(Beginning of DATA RECORDS)

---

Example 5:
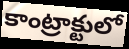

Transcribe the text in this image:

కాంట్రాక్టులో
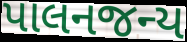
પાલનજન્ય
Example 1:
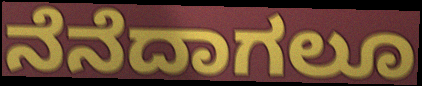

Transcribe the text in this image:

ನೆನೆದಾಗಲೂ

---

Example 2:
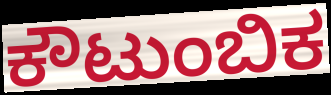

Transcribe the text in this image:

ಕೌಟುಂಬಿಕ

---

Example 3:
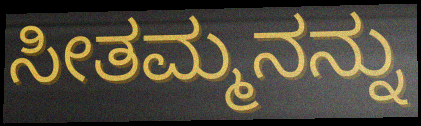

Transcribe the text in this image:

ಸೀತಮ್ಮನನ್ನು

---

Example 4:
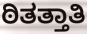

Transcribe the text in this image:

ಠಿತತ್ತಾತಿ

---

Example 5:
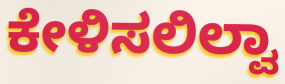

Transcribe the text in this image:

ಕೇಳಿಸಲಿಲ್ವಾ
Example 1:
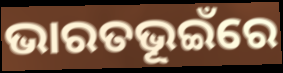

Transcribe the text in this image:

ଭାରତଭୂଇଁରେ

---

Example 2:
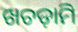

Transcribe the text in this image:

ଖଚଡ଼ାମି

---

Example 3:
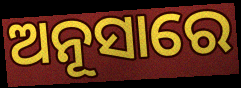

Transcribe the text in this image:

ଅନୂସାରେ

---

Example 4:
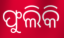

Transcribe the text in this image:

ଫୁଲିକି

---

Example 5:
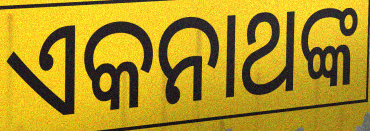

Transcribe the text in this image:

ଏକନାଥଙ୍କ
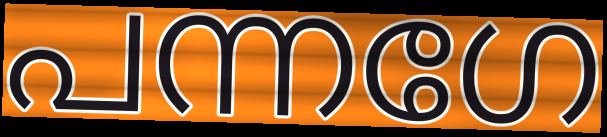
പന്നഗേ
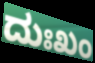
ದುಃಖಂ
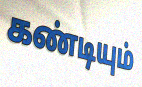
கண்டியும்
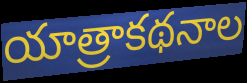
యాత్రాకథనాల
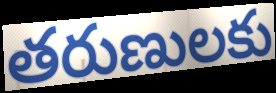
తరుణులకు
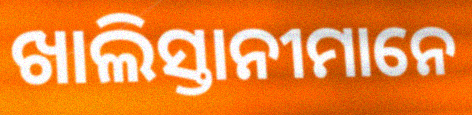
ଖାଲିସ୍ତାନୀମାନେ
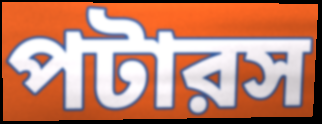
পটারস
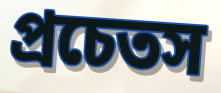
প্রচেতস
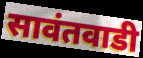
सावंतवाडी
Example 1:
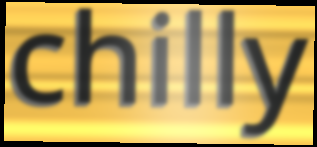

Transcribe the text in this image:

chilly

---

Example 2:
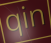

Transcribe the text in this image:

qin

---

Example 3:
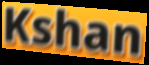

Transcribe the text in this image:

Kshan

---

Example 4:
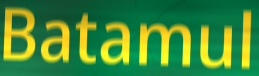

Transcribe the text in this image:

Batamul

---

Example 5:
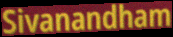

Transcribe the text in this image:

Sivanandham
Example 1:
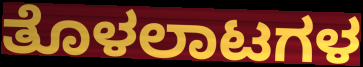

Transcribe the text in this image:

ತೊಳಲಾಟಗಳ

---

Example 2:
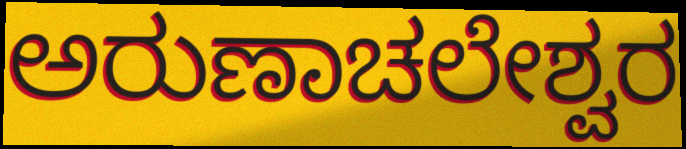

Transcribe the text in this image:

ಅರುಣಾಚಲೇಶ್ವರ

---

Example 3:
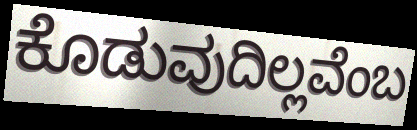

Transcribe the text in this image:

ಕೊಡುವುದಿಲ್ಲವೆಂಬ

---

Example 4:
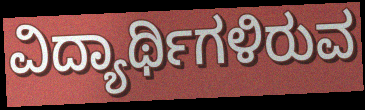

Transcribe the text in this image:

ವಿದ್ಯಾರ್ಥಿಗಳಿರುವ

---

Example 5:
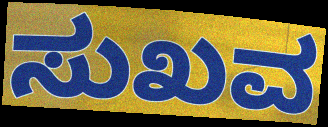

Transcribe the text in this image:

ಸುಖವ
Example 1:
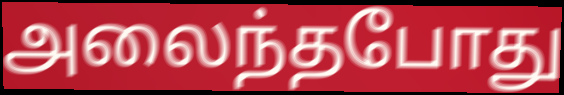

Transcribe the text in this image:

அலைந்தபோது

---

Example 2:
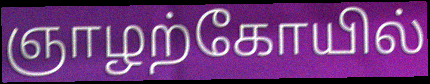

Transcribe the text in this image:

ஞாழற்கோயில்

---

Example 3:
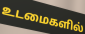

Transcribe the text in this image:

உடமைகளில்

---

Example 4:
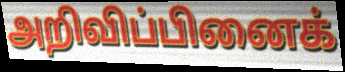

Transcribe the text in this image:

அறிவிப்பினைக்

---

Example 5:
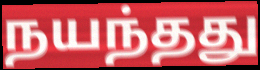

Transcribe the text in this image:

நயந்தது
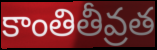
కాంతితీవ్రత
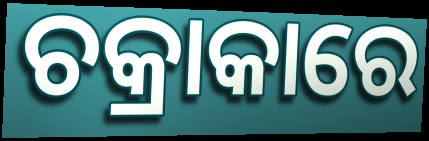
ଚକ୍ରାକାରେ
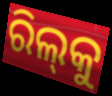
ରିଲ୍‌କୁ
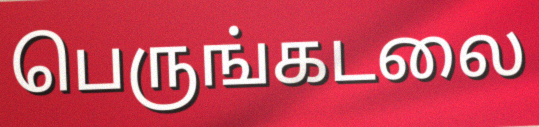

(End of DATA RECORDS)

### [HOW TO COMPLETE THIS TASK]
Would you retype every line shown above exactly, leaving the pictures aside?

### [ANSWER SPACE]
---

Example 5:

Transcribe the text in this image:

కాంట్రాక్టులో
પાલનજન્ય
Example 1:

Transcribe the text in this image:

ನೆನೆದಾಗಲೂ

---

Example 2:

Transcribe the text in this image:

ಕೌಟುಂಬಿಕ

---

Example 3:

Transcribe the text in this image:

ಸೀತಮ್ಮನನ್ನು

---

Example 4:

Transcribe the text in this image:

ಠಿತತ್ತಾತಿ

---

Example 5:

Transcribe the text in this image:

ಕೇಳಿಸಲಿಲ್ವಾ
Example 1:

Transcribe the text in this image:

ଭାରତଭୂଇଁରେ

---

Example 2:

Transcribe the text in this image:

ଖଚଡ଼ାମି

---

Example 3:

Transcribe the text in this image:

ଅନୂସାରେ

---

Example 4:

Transcribe the text in this image:

ଫୁଲିକି

---

Example 5:

Transcribe the text in this image:

ଏକନାଥଙ୍କ
പന്നഗേ
ದುಃಖಂ
கண்டியும்
యాత్రాకథనాల
తరుణులకు
ଖାଲିସ୍ତାନୀମାନେ
পটারস
প্রচেতস
सावंतवाडी
Example 1:

Transcribe the text in this image:

chilly

---

Example 2:

Transcribe the text in this image:

qin

---

Example 3:

Transcribe the text in this image:

Kshan

---

Example 4:

Transcribe the text in this image:

Batamul

---

Example 5:

Transcribe the text in this image:

Sivanandham
Example 1:

Transcribe the text in this image:

ತೊಳಲಾಟಗಳ

---

Example 2:

Transcribe the text in this image:

ಅರುಣಾಚಲೇಶ್ವರ

---

Example 3:

Transcribe the text in this image:

ಕೊಡುವುದಿಲ್ಲವೆಂಬ

---

Example 4:

Transcribe the text in this image:

ವಿದ್ಯಾರ್ಥಿಗಳಿರುವ

---

Example 5:

Transcribe the text in this image:

ಸುಖವ
Example 1:

Transcribe the text in this image:

அலைந்தபோது

---

Example 2:

Transcribe the text in this image:

ஞாழற்கோயில்

---

Example 3:

Transcribe the text in this image:

உடமைகளில்

---

Example 4:

Transcribe the text in this image:

அறிவிப்பினைக்

---

Example 5:

Transcribe the text in this image:

நயந்தது
కాంతితీవ్రత
ଚକ୍ରାକାରେ
ରିଲ୍‌କୁ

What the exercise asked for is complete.